Undang-undang TPKS melindungi karyawan dari kekerasan seksual.

Kekerasan seksual bisa terjadi di perusahaan tempat Emak bekerja.

Bapak Prijadi Santosa juga berharap perusahaan-perusahaan memiliki layanan yang ditunjang sumber daya profesional untuk bisa mencegah dan menangani kekerasan seksual. Kementerian PPPA juga telah menyediakan panduan, bahkan bersedia memfasilitasi pelatihan untuk meningkatkan kapasitas sumber daya di korporasi agar bisa mencegah kasus kekerasan seksual terjadi.

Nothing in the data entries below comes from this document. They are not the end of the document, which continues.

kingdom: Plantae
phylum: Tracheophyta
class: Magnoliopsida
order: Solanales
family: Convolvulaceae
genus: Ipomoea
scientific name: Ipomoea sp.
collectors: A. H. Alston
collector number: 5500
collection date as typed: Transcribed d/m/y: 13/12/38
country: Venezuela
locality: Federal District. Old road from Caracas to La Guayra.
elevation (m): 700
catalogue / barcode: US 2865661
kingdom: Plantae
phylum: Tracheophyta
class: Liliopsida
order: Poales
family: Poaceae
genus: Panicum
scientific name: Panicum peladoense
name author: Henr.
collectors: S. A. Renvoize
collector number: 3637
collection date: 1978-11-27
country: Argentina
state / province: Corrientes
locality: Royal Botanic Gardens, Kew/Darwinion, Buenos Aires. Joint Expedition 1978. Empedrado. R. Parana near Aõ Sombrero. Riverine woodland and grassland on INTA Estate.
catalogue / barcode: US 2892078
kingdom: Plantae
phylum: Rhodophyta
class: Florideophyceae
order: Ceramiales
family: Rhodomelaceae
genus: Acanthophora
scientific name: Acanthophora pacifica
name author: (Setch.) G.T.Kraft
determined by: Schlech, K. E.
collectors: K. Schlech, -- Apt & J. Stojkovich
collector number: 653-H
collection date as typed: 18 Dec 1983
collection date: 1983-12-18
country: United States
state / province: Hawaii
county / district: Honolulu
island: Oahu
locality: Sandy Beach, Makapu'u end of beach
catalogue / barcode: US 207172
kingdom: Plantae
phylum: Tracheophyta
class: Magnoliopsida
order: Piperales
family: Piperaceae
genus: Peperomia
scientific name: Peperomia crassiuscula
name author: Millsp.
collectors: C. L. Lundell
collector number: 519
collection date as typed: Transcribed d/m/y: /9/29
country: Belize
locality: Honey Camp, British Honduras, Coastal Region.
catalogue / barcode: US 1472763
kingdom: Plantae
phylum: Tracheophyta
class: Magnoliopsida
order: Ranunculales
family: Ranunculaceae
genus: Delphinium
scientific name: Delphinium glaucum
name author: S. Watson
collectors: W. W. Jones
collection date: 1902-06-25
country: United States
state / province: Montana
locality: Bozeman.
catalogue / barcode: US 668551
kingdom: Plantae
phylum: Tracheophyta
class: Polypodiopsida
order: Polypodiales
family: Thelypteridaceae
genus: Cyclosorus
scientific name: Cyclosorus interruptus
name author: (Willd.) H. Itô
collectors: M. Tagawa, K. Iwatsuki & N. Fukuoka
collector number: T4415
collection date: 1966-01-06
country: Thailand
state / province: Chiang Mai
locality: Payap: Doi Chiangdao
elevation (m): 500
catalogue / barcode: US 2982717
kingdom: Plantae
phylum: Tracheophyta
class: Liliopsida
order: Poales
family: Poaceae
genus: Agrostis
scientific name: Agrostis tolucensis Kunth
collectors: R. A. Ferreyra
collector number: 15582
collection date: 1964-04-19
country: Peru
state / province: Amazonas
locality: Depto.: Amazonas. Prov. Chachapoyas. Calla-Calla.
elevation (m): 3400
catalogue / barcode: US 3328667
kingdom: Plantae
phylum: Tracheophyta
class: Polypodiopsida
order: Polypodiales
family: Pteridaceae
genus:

Ibu Wita Krisanti kemudian menyampaikan bahwa berdasarkan pengalamannya, sejauh ini untuk perusahaan multinasional tidak sulit untuk melindungi karyawannya dari kekerasan seksual, karena hal ini menjadi bagian dari tuntutan investor untuk menciptakan iklim perusahaan yang nyaman. Namun, untuk perusahaan-perusahaan lokal kesadarannya masih belum setinggi perusahaan yang berafiliasi dengan brand internasional.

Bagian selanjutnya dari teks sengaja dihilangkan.